William O'Connor said...

Dear Anonymous: Your struggle for the right answer reflects just how difficult a decision this is. Financially speaking, it's a no-brainer; educationally speaking, the answer isn't so clear.
To echo something you said, the program is working well. I guess that's why this has become such a difficult decision. I'm sure you'll be reading comments from others who are as equally torn as you.

Parent of a children not from NMS or TLC said...

From what I gathered from the meeting, it is really important that these children be in their own building.

And I do agree with one of the counselors who said that parents would be up in arms if the children were placed in a seperated place from the middle school. Unless alot of information was given about the extent of the separation (meaning a locked down door between) parents would be worried. (probally needlessly, but it would happen and these alternatively schooled kids don't need that added burden ) I agree with the other point the counselor made that these children would stand out from the other younger children. If the program gets moved I think it truly needs to be moved where it is a stand alone facility.

For that to happen more planning needs to take place as to what-if any elementary schools are getting closed..or a K-8....basically I think the board needs to plan plan plan and not move hastily.

It's unfortunate we had financial downturn in our investments, because we are in a bind right now.

What programs would need to be pulled for a year in order to accomodate more planning for the Tawanka school and Neshaminy Middle School? Not that I want programs cut, but curious what that would entail.

I was especially concerned that other schools that are closer to "ideal" enrollment are having a real problem with space (hearing that an IOP was in the back of an auditorim during choral rehersal was worrisome )
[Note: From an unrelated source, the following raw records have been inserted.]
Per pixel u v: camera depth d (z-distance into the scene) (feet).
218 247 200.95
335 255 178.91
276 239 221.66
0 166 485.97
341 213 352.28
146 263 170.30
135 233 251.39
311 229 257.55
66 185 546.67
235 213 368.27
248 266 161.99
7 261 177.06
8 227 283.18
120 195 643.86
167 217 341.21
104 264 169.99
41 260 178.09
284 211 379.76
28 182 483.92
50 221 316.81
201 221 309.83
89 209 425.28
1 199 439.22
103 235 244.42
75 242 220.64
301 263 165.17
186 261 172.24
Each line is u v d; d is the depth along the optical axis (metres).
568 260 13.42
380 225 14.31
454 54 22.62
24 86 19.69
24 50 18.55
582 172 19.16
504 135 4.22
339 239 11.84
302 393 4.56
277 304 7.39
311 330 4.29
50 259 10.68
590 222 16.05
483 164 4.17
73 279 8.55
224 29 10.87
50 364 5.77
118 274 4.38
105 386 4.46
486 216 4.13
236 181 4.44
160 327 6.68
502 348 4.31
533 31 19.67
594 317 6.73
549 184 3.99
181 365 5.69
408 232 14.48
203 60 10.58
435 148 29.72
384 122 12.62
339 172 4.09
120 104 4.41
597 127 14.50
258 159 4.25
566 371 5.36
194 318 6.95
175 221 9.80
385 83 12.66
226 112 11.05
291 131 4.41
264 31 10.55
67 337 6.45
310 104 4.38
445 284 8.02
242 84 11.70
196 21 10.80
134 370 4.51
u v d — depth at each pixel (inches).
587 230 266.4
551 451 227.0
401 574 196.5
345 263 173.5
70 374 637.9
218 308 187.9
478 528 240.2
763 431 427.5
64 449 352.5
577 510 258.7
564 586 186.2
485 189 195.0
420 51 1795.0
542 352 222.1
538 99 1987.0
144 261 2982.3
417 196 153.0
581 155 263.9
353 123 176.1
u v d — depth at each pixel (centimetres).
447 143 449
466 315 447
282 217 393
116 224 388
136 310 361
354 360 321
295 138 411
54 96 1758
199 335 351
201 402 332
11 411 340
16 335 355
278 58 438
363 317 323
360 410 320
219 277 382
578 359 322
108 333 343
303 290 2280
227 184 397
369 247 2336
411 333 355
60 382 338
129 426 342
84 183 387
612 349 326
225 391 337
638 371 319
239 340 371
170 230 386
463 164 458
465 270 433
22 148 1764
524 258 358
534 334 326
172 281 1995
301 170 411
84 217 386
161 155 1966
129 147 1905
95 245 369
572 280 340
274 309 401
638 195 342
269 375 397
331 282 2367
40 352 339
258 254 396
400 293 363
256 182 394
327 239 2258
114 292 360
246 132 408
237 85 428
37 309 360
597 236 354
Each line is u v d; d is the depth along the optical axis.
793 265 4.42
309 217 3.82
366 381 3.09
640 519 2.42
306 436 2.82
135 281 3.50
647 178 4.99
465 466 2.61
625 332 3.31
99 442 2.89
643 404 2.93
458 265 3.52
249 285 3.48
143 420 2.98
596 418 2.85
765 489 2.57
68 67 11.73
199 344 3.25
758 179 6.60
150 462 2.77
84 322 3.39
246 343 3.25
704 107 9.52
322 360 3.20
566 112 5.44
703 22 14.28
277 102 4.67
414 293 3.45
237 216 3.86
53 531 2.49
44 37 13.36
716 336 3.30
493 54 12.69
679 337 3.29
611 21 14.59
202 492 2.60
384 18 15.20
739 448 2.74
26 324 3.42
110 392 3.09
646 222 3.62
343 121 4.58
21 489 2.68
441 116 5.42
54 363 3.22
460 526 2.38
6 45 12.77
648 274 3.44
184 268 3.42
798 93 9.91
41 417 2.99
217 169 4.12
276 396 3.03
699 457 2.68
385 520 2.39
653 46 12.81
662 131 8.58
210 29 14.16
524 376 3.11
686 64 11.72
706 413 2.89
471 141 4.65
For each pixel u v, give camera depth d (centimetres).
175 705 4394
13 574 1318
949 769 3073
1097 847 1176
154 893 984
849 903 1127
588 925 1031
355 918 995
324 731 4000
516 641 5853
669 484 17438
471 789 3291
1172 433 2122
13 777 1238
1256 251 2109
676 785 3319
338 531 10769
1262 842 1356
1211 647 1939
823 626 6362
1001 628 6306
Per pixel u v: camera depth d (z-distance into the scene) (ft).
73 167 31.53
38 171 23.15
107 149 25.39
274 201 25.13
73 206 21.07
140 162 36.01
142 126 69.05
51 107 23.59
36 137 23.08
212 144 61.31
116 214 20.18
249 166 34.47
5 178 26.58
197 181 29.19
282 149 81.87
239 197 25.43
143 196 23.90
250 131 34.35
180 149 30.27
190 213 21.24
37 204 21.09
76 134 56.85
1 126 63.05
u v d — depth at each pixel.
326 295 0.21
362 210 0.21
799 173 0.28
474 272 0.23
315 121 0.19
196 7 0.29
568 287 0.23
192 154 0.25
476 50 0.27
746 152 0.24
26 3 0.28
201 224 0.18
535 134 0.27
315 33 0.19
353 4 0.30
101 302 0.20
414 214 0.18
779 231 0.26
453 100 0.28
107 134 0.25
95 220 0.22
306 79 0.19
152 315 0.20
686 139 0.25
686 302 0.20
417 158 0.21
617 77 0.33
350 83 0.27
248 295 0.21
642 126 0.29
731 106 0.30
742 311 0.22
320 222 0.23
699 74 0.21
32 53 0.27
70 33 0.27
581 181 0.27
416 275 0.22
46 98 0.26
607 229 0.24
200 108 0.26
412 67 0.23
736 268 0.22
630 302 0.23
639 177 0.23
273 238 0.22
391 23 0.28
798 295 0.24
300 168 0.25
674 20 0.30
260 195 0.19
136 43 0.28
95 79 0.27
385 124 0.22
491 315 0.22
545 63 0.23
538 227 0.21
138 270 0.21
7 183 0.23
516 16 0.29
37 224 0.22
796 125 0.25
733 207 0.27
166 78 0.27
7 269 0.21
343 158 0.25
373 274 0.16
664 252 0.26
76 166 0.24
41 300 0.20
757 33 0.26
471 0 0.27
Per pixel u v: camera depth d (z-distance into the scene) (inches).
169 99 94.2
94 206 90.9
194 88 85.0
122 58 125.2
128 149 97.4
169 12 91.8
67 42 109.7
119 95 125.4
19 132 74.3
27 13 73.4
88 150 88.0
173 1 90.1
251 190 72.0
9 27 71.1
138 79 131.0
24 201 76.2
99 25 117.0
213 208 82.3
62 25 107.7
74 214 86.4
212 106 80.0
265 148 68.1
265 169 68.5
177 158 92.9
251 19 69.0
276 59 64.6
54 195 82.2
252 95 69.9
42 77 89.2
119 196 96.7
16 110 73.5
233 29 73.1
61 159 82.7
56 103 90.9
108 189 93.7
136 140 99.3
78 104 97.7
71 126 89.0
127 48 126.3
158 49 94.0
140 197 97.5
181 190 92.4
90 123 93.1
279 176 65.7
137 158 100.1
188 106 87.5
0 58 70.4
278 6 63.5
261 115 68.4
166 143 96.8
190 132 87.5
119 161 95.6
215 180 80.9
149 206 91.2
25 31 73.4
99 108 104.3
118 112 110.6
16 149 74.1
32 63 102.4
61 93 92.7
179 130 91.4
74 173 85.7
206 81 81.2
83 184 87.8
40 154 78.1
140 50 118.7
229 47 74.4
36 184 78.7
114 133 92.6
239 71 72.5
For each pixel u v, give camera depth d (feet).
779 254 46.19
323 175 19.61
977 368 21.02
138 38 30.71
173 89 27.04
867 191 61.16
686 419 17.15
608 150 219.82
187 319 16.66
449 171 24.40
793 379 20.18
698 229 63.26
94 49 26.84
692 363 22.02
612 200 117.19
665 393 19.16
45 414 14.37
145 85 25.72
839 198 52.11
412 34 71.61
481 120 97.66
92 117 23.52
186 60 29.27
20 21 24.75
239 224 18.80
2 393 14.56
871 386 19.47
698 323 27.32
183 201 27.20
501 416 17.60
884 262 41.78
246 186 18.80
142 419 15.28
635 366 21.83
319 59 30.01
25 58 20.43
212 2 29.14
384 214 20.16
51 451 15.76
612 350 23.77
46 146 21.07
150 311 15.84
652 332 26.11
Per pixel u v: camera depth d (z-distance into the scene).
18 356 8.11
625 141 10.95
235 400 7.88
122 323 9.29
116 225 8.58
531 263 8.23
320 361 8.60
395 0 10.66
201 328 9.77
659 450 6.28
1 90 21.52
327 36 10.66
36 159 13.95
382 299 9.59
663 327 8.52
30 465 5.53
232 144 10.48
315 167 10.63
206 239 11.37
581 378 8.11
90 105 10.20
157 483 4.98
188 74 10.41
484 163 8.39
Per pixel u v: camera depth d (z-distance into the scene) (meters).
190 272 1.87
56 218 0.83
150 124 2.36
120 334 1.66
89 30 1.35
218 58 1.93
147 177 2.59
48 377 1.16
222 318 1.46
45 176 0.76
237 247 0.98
Sorry so long, but that meeting raised alot of legitmate questions and once we start moving this "beast" it could quickly get very chaotic without some real planning.

Anonymous said...

Dear Mr. O'Connor,

I really have heard nothing negative having come out of this facility, only positives. One case in particular that I heard of was a student who was sent to this facility after striking another student who had been picking on him. This facility became a huge positive when the staff from this facility took the time to listen to this youth, hear his side of the story and work to transition this child back into a safer environment at his other school. I'm not condoning how this student behaved, but his negative action did produce a positive outcome. This speaks to the integrity of this program and for the sake of these students and our community it must be preserved. It goes back to my original question, can it preserved in another environment? Please get a satisfactory answer before you vote to move this program.

Anonymous said...

I don't think anyone was against closing Tawanka. And if one more board member reiterates "We're not closing the program" and goes off on a twenty minute tangent...WE GET IT!
What is the huge problem with closing Tawanka, moving it to Eisenhower and moving the facilities to the space at the highschool? For crying out it really that difficult to solve? The Tawanka students need and deserve to maintain the atmosphere of it's unique placement. That already has been shared, substantiated and observed. We don't need the board to conduct another $60,000 "study" to determine that.
I feel like our board is a lot like The View...all of this drama!

Anonymous said...

William you should RENAME your survey should the Tawanka program be relocated. It is very misleading.

William O'Connor said...

Unfortunately I cannot change the question once a vote has been cast or I would take your advice.
Regarding the "tangent" issue, it's no different than when seniors explain their financial hardships. Yes, it can be summed up in 1 or 2 words, but sometimes people feel obliged to explain their views in detail, and we listen to all of them. It's no different for board members who speak on a topic. Cut us a little slack.

Anonymous said...

Given that the TLC students have not been successful in a traditional school setting, I feel that it is of the utmost importance that the setting remain separated from the middle schools. And to put the TLC students at NHS would certainly be disasterous. However, if they can be housed at Eisenhower, they could still be successful. If there is interest in leasing the Tawanka building and the students can be housed separately in Eisenhower, then we should move forward. If not, leave well enough alone. The program has turned otherwise unsuccessful students and have made them contributing members of our community. That, in itself, is worth the cost of the program. We can not turn our backs on these students.

Anonymous said...

What is the conflict with moving TLC to Eisenhower and Facilities to either the middle school or High School?
Moving facilities makes more sense...It is moving staff and "things".

William O'Connor said...

Eisenhower is certainly a consideration and that is part of what we are researching. There may be a question as to whether or not we can make those changes in time for next school year. It is possible that the alt ed program could end up there but may need an interim location next year. Not sure yet. Please stay tuned.

Anonymous said...

For my own future reference:

Do school closings get voted on first and then administration comes up with redistricting plans, leasing options ect?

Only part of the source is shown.